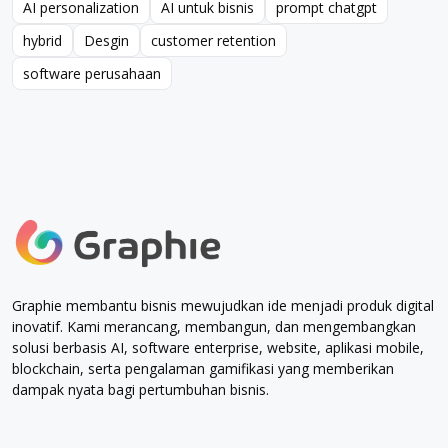
AI personalization
AI untuk bisnis
prompt chatgpt
AI personalization
AI untuk bisnis
prompt chatgpt
hybrid
Desgin
customer retention
hybrid
Desgin
customer retention
software perusahaan
software perusahaan
Graphie membantu bisnis mewujudkan ide menjadi produk digital
inovatif. Kami merancang, membangun, dan mengembangkan
solusi berbasis AI, software enterprise, website, aplikasi mobile,
blockchain, serta pengalaman gamifikasi yang memberikan
dampak nyata bagi pertumbuhan bisnis.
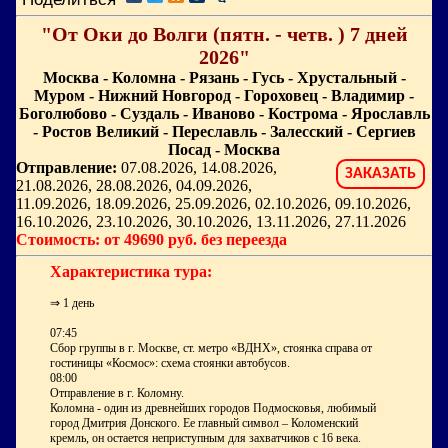
"От Оки до Волги (пятн. - четв. ) 7 дней
2026"
Москва - Коломна - Рязань - Гусь - Хрустальный -
Муром - Нижний Новгород - Гороховец - Владимир -
Боголюбово - Суздаль - Иваново - Кострома - Ярославль
- Ростов Великий - Переславль - Залесский - Сергиев
Посад - Москва
Отправление:
07.08.2026, 14.08.2026,
ЗАКАЗАТЬ
21.08.2026, 28.08.2026, 04.09.2026,
11.09.2026, 18.09.2026, 25.09.2026, 02.10.2026, 09.10.2026,
16.10.2026, 23.10.2026, 30.10.2026, 13.11.2026, 27.11.2026
Стоимость: от 49690 руб. без переезда
Характеристика тура:
⇒ 1 день
07:45
Сбор группы в г. Москве, ст. метро «ВДНХ», стоянка справа от
гостиницы «Космос»: схема стоянки автобусов.
08:00
Отправление в г. Коломну.
Коломна - один из древнейших городов Подмосковья, любимый
город Дмитрия Донского. Ее главный символ – Коломенский
кремль, он остается неприступным для захватчиков с 16 века.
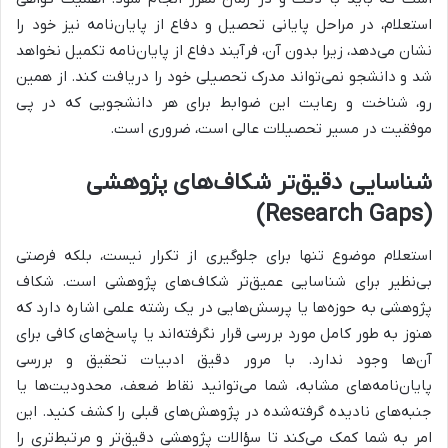
استعلام، در مراحل پایانی تحصیل و دفاع از پایان‌نامه نیز خود را
نشان می‌دهد، زیرا بدون آن، فرآیند دفاع از پایان‌نامه تکمیل نخواهد
شد و دانشجو نمی‌تواند مدرک تحصیلی خود را دریافت کند. از همین
رو، شناخت و رعایت این ضوابط برای هر دانشجویی که در پی
موفقیت در مسیر تحصیلات عالی است، ضروری است.
شناسایی دقیق‌تر شکاف‌های پژوهشی
(Research Gaps)
استعلام موضوع تنها برای جلوگیری از تکرار نیست، بلکه فرصتی
بی‌نظیر برای شناسایی عمیق‌تر شکاف‌های پژوهشی است. شکاف
پژوهشی به حوزه‌ها یا پرسش‌هایی در یک رشته علمی اشاره دارد که
هنوز به طور کامل مورد بررسی قرار نگرفته‌اند یا پاسخ‌های کافی برای
آن‌ها وجود ندارد. با مرور دقیق ادبیات تحقیق و بررسی
پایان‌نامه‌های مشابه، شما می‌توانید نقاط ضعف، محدودیت‌ها یا
جنبه‌های نادیده گرفته‌شده در پژوهش‌های قبلی را کشف کنید. این
امر به شما کمک می‌کند تا سؤالات پژوهشی دقیق‌تر و مرتبط‌تری را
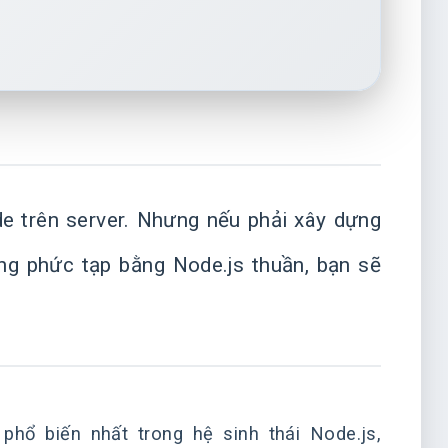
e trên server. Nhưng nếu phải xây dựng
ng phức tạp bằng Node.js thuần, bạn sẽ
hổ biến nhất trong hệ sinh thái Node.js,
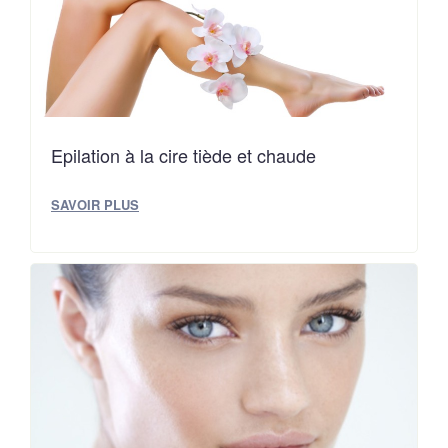
Epilation à la cire tiède et chaude
SAVOIR PLUS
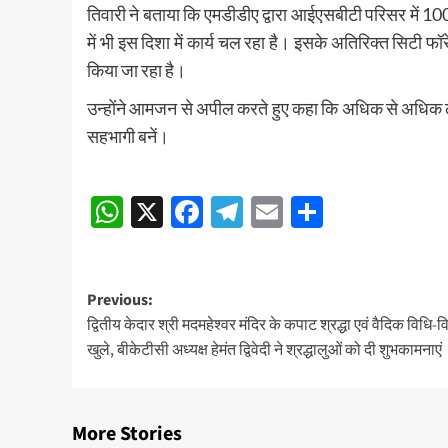
तिवारी ने बताया कि एमडीडीए द्वारा आईएसबीटी परिसर में 100
में भी इस दिशा में कार्य चल रहा है। इसके अतिरिक्त सिटी फॉरे
किया जा रहा है।
उन्होंने आमजन से अपील करते हुए कहा कि अधिक से अधिक लोग
सहभागी बनें।
Post
WhatsApp
X
Facebook
Telegram
Email
Share
navigation
Post
Previous:
द्वितीय केदार श्री मदमहेश्वर मंदिर के कपाट श्रद्धा एवं वैदिक विधि-व
navigation
खुले, बीकेटीसी अध्यक्ष हेमंत द्विवेदी ने श्रद्धालुओं को दी शुभकामनाएं
More Stories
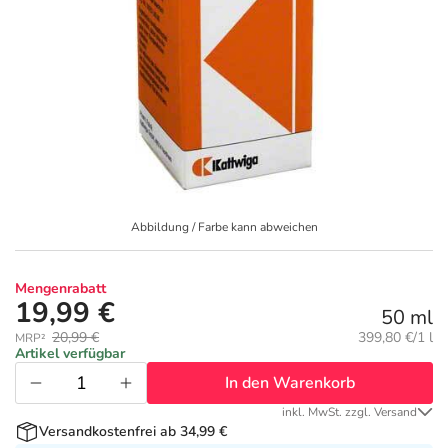
Geschenkideen
Fragen und Antworten
5% Extra Cash
Diabetes
Aktuelle Coupons
Kontakt
Avene & Ducray Deals
Körperpflege & Kosmetik
7
Ratgeber
Eucerin Deals
Liebe & Erotik
Summer SALE
Beliebte Beiträge
Evolsin Deals
Mutter & Kind
Reiseapotheke
Abbildung / Farbe kann abweichen
E-Rezept einlösen
Frontline & Frontpro Deals
Nahrungsergänzung
Insektenschutz
Mengenrabatt
19,99 €
50 ml
E-Rezept App
Nattermann Deals
Natur & Homöopathie
Sonnenpflege
Grundpreis:
20,99 €
399,80 €/1 l
MRP²
Artikel verfügbar
In den Warenkorb
R(h)ein Nutrition Deals
Sanitätshaus
Sommerpflege für Haar und Kopfhaut
inkl. MwSt. zzgl. Versand
Versandkostenfrei ab 34,99 €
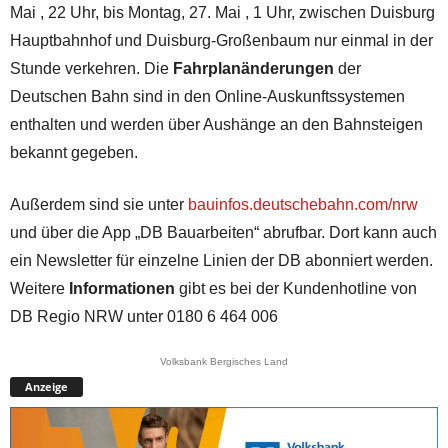
Mai , 22 Uhr, bis Montag, 27. Mai , 1 Uhr, zwischen Duisburg
Hauptbahnhof und Duisburg-Großenbaum nur einmal in der
Stunde verkehren. Die
Fahrplanänderungen
der
Deutschen Bahn sind in den Online-Auskunftssystemen
enthalten und werden über Aushänge an den Bahnsteigen
bekannt gegeben.
Außerdem sind sie unter
bauinfos.deutschebahn.com/nrw
und über die App „DB Bauarbeiten“ abrufbar. Dort kann auch
ein Newsletter für einzelne Linien der DB abonniert werden.
Weitere
Informationen
gibt es bei der Kundenhotline von
DB Regio NRW unter 0180 6 464 006
Volksbank Bergisches Land
Anzeige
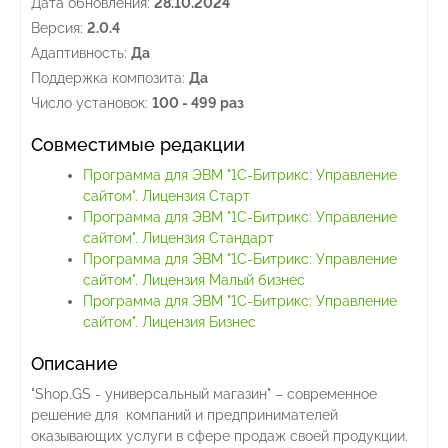
Дата обновления:
28.10.2024
Версия:
2.0.4
Адаптивность:
Да
Поддержка композита:
Да
Число установок:
100 - 499 раз
Совместимые редакции
Программа для ЭВМ "1С-Битрикс: Управление
сайтом". Лицензия Старт
Программа для ЭВМ "1С-Битрикс: Управление
сайтом". Лицензия Стандарт
Программа для ЭВМ "1С-Битрикс: Управление
сайтом". Лицензия Малый бизнес
Программа для ЭВМ "1С-Битрикс: Управление
сайтом". Лицензия Бизнес
Описание
"Shop.GS - универсальный магазин" – современное
решение для компаний и предпринимателей
оказывающих услуги в сфере продаж своей продукции.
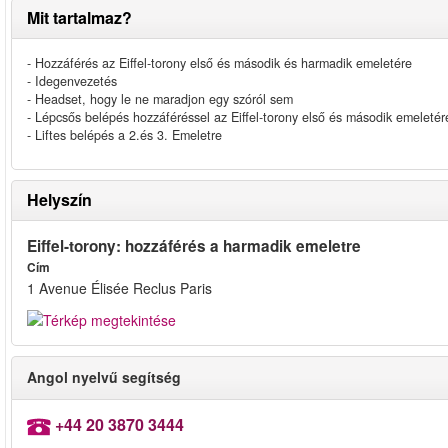
Mit tartalmaz?
- Hozzáférés az Eiffel-torony első és második és harmadik emeletére
- Idegenvezetés
- Headset, hogy le ne maradjon egy szóról sem
- Lépcsős belépés hozzáféréssel az Eiffel-torony első és második emeletér
- Liftes belépés a 2.és 3. Emeletre
Helyszín
Eiffel-torony: hozzáférés a harmadik emeletre
Cím
1 Avenue Élisée Reclus Paris
Angol nyelvű segítség
+44 20 3870 3444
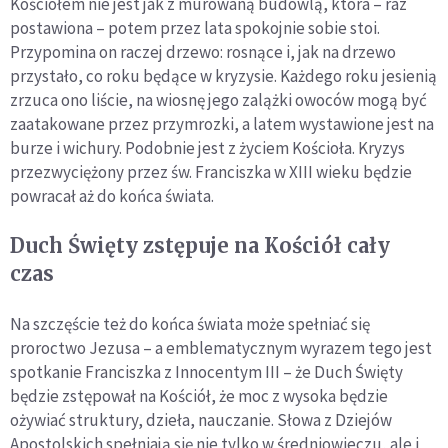
Kościołem nie jest jak z murowaną budowlą, która – raz
postawiona – potem przez lata spokojnie sobie stoi.
Przypomina on raczej drzewo: rosnące i, jak na drzewo
przystało, co roku będące w kryzysie. Każdego roku jesienią
zrzuca ono liście, na wiosnę jego zalążki owoców mogą być
zaatakowane przez przymrozki, a latem wystawione jest na
burze i wichury. Podobnie jest z życiem Kościoła. Kryzys
przezwyciężony przez św. Franciszka w XIII wieku będzie
powracał aż do końca świata.
Duch Święty zstępuje na Kościół cały
czas
Na szczęście też do końca świata może spełniać się
proroctwo Jezusa – a emblematycznym wyrazem tego jest
spotkanie Franciszka z Innocentym III – że Duch Święty
będzie zstępował na Kościół, że moc z wysoka będzie
ożywiać struktury, dzieła, nauczanie. Słowa z Dziejów
Apostolskich spełniają się nie tylko w średniowieczu, ale i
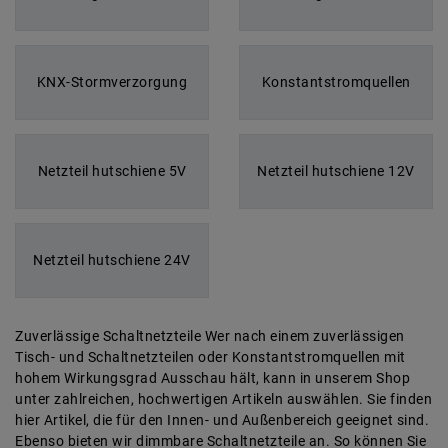
KNX-Stormverzorgung
Konstantstromquellen
Netzteil hutschiene 5V
Netzteil hutschiene 12V
Netzteil hutschiene 24V
Zuverlässige Schaltnetzteile Wer nach einem zuverlässigen
Tisch- und Schaltnetzteilen oder Konstantstromquellen mit
hohem Wirkungsgrad Ausschau hält, kann in unserem Shop
unter zahlreichen, hochwertigen Artikeln auswählen. Sie finden
hier Artikel, die für den Innen- und Außenbereich geeignet sind.
Ebenso bieten wir dimmbare Schaltnetzteile an. So können Sie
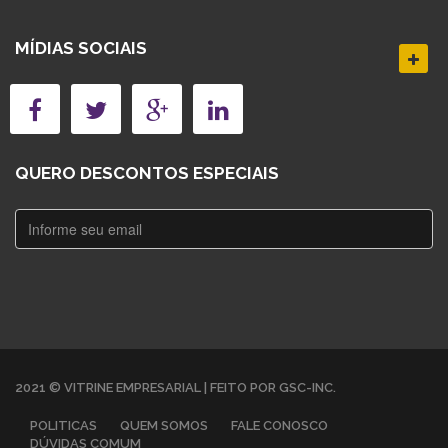
MÍDIAS SOCIAIS
QUERO DESCONTOS ESPECIAIS
2021 © VITRINE EMPRESARIAL | FEITO POR GSC-INC.
POLITICAS
QUEM SOMOS
FALE CONOSCO
DÚVIDAS COMUM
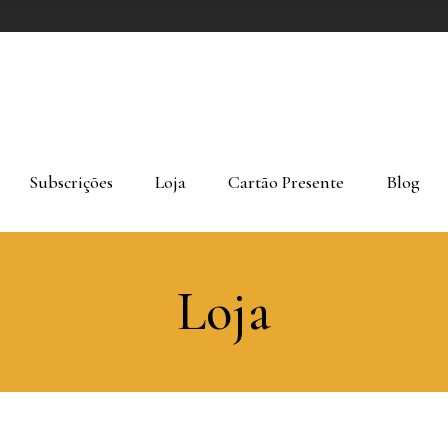
Subscrições
Loja
Cartão Presente
Blog
Loja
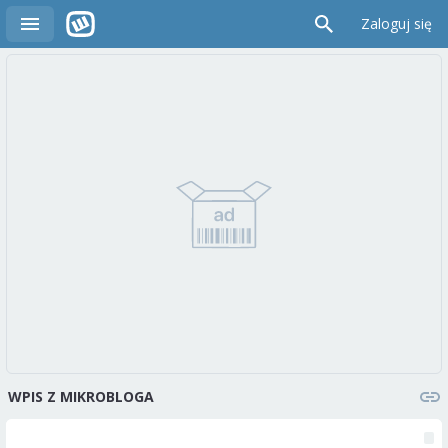
Zaloguj się
WPIS Z MIKROBLOGA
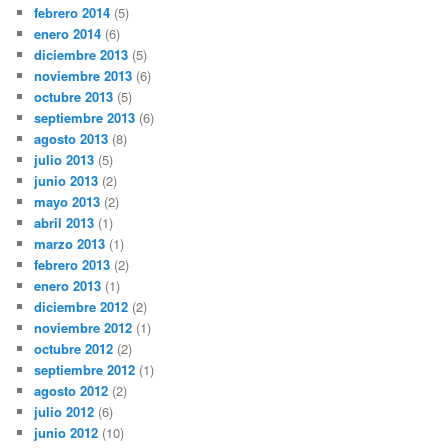
febrero 2014
(5)
enero 2014
(6)
diciembre 2013
(5)
noviembre 2013
(6)
octubre 2013
(5)
septiembre 2013
(6)
agosto 2013
(8)
julio 2013
(5)
junio 2013
(2)
mayo 2013
(2)
abril 2013
(1)
marzo 2013
(1)
febrero 2013
(2)
enero 2013
(1)
diciembre 2012
(2)
noviembre 2012
(1)
octubre 2012
(2)
septiembre 2012
(1)
agosto 2012
(2)
julio 2012
(6)
junio 2012
(10)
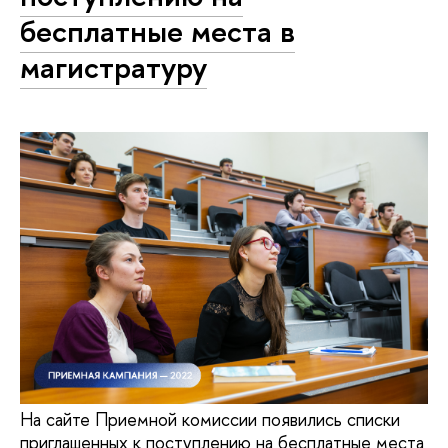
бесплатные места в
магистратуру
На сайте Приемной комиссии появились списки
приглашенных к поступлению на бесплатные места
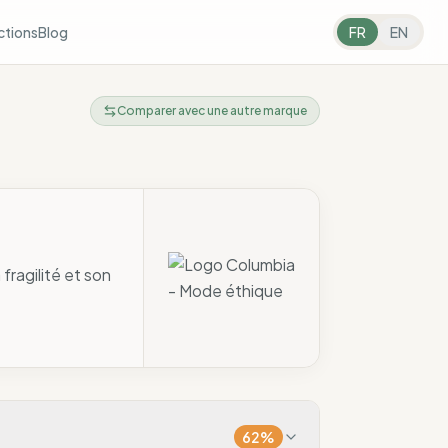
ctions
Blog
FR
EN
Comparer avec une autre marque
fragilité et son
62
%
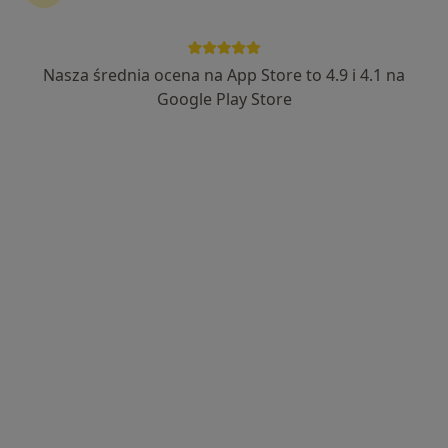
Bezpieczne płatności
MSM Clinic
Nasza średnia ocena na App Store to 4.9 i 4.1 na
·
Więcej
Psychiatria, Ginekologia, Położnictwo
Google Play Store
1585 opinii
Świętokrzyska 86, Chrzanów
•
Mapa
Konsultacja psychiatryczna
260 zł
Brak dostępnych specjalistów z wolnymi terminami w tym centrum medycznym.
Pokaż profil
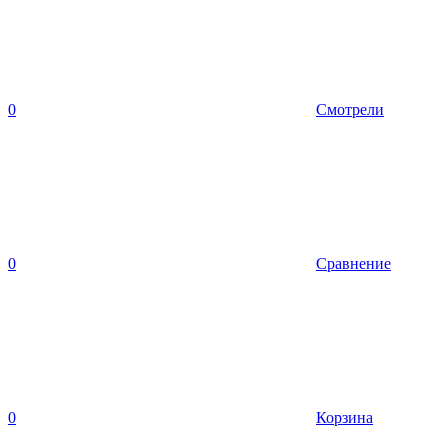
0
Смотрели
0
Сравнение
0
Корзина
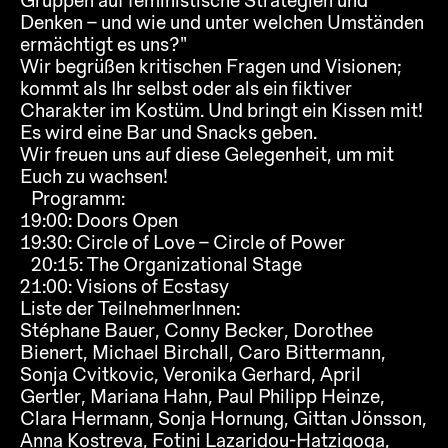
Gruppen auf feministische Strategien und
Denken – und wie und unter welchen Umständen
ermächtigt es uns?”
Wir begrüßen kritischen Fragen und Visionen;
kommt als Ihr selbst oder als ein fiktiver
Charakter im Kostüm. Und bringt ein Kissen mit!
Es wird eine Bar und Snacks geben.
Wir freuen uns auf diese Gelegenheit, um mit
Euch zu wachsen!
Programm:
19:00: Doors Open
19:30: Circle of Love – Circle of Power
20:15: The Organizational Stage
21:00: Visions of Ecstasy
Liste der TeilnehmerInnen:
Stéphane Bauer, Conny Becker, Dorothee
Bienert, Michael Birchall, Caro Bittermann,
Sonja Cvitkovic, Veronika Gerhard, April
Gertler, Mariana Hahn, Paul Philipp Heinze,
Clara Hermann, Sonja Hornung, Gittan Jönsson,
Anna Kostreva, Fotini Lazaridou-Hatzigoga,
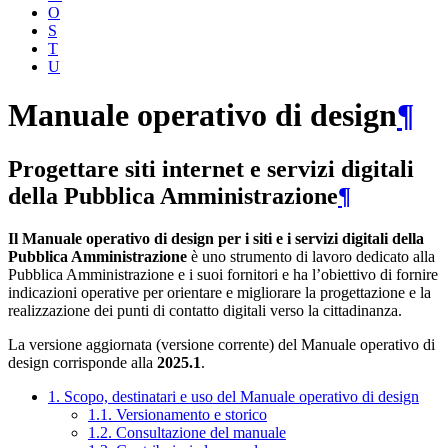
O
S
T
U
Manuale operativo di design
¶
Progettare siti internet e servizi digitali
della Pubblica Amministrazione
¶
Il Manuale operativo di design per i siti e i servizi digitali della
Pubblica Amministrazione
è uno strumento di lavoro dedicato alla
Pubblica Amministrazione e i suoi fornitori e ha l’obiettivo di fornire
indicazioni operative per orientare e migliorare la progettazione e la
realizzazione dei punti di contatto digitali verso la cittadinanza.
La versione aggiornata (versione corrente) del Manuale operativo di
design corrisponde alla
2025.1
.
1. Scopo, destinatari e uso del Manuale operativo di design
1.1. Versionamento e storico
1.2. Consultazione del manuale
----
- _Task to carry out_:
Everything above from the line with "Sommerpflege für Haar und Kopfhaut" through the line with "Na szczęście też" should be retyped exactly, and nothing else; omit pictures.

- _Task solution_:
Sommerpflege für Haar und Kopfhaut
inkl. MwSt. zzgl. Versand
Versandkostenfrei ab 34,99 €
Mai , 22 Uhr, bis Montag, 27. Mai , 1 Uhr, zwischen Duisburg
Hauptbahnhof und Duisburg-Großenbaum nur einmal in der
Stunde verkehren. Die
Fahrplanänderungen
der
Deutschen Bahn sind in den Online-Auskunftssystemen
enthalten und werden über Aushänge an den Bahnsteigen
bekannt gegeben.
Außerdem sind sie unter
bauinfos.deutschebahn.com/nrw
und über die App „DB Bauarbeiten“ abrufbar. Dort kann auch
ein Newsletter für einzelne Linien der DB abonniert werden.
Weitere
Informationen
gibt es bei der Kundenhotline von
DB Regio NRW unter 0180 6 464 006
Volksbank Bergisches Land
Anzeige
Дата обновления:
28.10.2024
Версия:
2.0.4
Адаптивность:
Да
Поддержка композита:
Да
Число установок:
100 - 499 раз
Совместимые редакции
Программа для ЭВМ "1С-Битрикс: Управление
сайтом". Лицензия Старт
Программа для ЭВМ "1С-Битрикс: Управление
сайтом". Лицензия Стандарт
Программа для ЭВМ "1С-Битрикс: Управление
сайтом". Лицензия Малый бизнес
Программа для ЭВМ "1С-Битрикс: Управление
сайтом". Лицензия Бизнес
Описание
"Shop.GS - универсальный магазин" – современное
решение для компаний и предпринимателей
оказывающих услуги в сфере продаж своей продукции.
Mit tartalmaz?
- Hozzáférés az Eiffel-torony első és második és harmadik emeletére
- Idegenvezetés
- Headset, hogy le ne maradjon egy szóról sem
- Lépcsős belépés hozzáféréssel az Eiffel-torony első és második emeletér
- Liftes belépés a 2.és 3. Emeletre
Helyszín
Eiffel-torony: hozzáférés a harmadik emeletre
Cím
1 Avenue Élisée Reclus Paris
Angol nyelvű segítség
+44 20 3870 3444
Kościołem nie jest jak z murowaną budowlą, która – raz
postawiona – potem przez lata spokojnie sobie stoi.
Przypomina on raczej drzewo: rosnące i, jak na drzewo
przystało, co roku będące w kryzysie. Każdego roku jesienią
zrzuca ono liście, na wiosnę jego zalążki owoców mogą być
zaatakowane przez przymrozki, a latem wystawione jest na
burze i wichury. Podobnie jest z życiem Kościoła. Kryzys
przezwyciężony przez św. Franciszka w XIII wieku będzie
powracał aż do końca świata.
Duch Święty zstępuje na Kościół cały
czas
Na szczęście też do końca świata może spełniać się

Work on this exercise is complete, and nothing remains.